EXERCISE DESCRIPTION = Pull every line from the records below and reproduce each one verbatim, in the same order.

RECORDS SUPPLIED =
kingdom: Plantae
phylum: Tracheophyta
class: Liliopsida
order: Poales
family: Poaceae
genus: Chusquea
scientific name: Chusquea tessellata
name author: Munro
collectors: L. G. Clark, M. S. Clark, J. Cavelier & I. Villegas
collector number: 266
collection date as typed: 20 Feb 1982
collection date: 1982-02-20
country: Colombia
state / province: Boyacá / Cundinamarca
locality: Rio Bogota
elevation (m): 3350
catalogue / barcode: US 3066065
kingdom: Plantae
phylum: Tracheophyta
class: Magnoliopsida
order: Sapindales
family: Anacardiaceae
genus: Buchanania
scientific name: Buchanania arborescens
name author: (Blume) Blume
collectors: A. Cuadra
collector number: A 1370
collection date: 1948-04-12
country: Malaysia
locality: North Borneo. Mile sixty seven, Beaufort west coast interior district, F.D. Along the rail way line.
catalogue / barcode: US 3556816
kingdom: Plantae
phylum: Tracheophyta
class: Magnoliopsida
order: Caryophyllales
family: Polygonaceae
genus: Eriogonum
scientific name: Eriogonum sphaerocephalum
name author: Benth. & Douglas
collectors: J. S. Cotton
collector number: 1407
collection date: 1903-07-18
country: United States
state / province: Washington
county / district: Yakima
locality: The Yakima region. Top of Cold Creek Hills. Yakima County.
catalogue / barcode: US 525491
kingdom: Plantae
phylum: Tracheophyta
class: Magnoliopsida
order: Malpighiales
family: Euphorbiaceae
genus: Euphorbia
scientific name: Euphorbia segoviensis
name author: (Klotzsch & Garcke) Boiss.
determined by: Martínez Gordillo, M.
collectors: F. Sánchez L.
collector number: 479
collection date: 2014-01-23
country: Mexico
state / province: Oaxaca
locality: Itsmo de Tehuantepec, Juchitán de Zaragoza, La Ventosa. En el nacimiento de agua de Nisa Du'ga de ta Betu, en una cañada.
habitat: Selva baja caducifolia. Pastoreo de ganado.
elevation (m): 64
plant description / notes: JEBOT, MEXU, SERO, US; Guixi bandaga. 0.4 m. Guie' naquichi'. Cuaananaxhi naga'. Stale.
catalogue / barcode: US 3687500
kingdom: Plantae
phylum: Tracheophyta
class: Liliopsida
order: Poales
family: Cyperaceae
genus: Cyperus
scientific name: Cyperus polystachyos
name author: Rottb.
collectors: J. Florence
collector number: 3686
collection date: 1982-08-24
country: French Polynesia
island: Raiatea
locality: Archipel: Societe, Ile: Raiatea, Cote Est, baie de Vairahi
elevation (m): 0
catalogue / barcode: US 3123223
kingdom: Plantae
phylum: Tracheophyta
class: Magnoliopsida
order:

EXERCISE ANSWER =
kingdom: Plantae
phylum: Tracheophyta
class: Liliopsida
order: Poales
family: Poaceae
genus: Chusquea
scientific name: Chusquea tessellata
name author: Munro
collectors: L. G. Clark, M. S. Clark, J. Cavelier & I. Villegas
collector number: 266
collection date as typed: 20 Feb 1982
collection date: 1982-02-20
country: Colombia
state / province: Boyacá / Cundinamarca
locality: Rio Bogota
elevation (m): 3350
catalogue / barcode: US 3066065
kingdom: Plantae
phylum: Tracheophyta
class: Magnoliopsida
order: Sapindales
family: Anacardiaceae
genus: Buchanania
scientific name: Buchanania arborescens
name author: (Blume) Blume
collectors: A. Cuadra
collector number: A 1370
collection date: 1948-04-12
country: Malaysia
locality: North Borneo. Mile sixty seven, Beaufort west coast interior district, F.D. Along the rail way line.
catalogue / barcode: US 3556816
kingdom: Plantae
phylum: Tracheophyta
class: Magnoliopsida
order: Caryophyllales
family: Polygonaceae
genus: Eriogonum
scientific name: Eriogonum sphaerocephalum
name author: Benth. & Douglas
collectors: J. S. Cotton
collector number: 1407
collection date: 1903-07-18
country: United States
state / province: Washington
county / district: Yakima
locality: The Yakima region. Top of Cold Creek Hills. Yakima County.
catalogue / barcode: US 525491
kingdom: Plantae
phylum: Tracheophyta
class: Magnoliopsida
order: Malpighiales
family: Euphorbiaceae
genus: Euphorbia
scientific name: Euphorbia segoviensis
name author: (Klotzsch & Garcke) Boiss.
determined by: Martínez Gordillo, M.
collectors: F. Sánchez L.
collector number: 479
collection date: 2014-01-23
country: Mexico
state / province: Oaxaca
locality: Itsmo de Tehuantepec, Juchitán de Zaragoza, La Ventosa. En el nacimiento de agua de Nisa Du'ga de ta Betu, en una cañada.
habitat: Selva baja caducifolia. Pastoreo de ganado.
elevation (m): 64
plant description / notes: JEBOT, MEXU, SERO, US; Guixi bandaga. 0.4 m. Guie' naquichi'. Cuaananaxhi naga'. Stale.
catalogue / barcode: US 3687500
kingdom: Plantae
phylum: Tracheophyta
class: Liliopsida
order: Poales
family: Cyperaceae
genus: Cyperus
scientific name: Cyperus polystachyos
name author: Rottb.
collectors: J. Florence
collector number: 3686
collection date: 1982-08-24
country: French Polynesia
island: Raiatea
locality: Archipel: Societe, Ile: Raiatea, Cote Est, baie de Vairahi
elevation (m): 0
catalogue / barcode: US 3123223
kingdom: Plantae
phylum: Tracheophyta
class: Magnoliopsida
order:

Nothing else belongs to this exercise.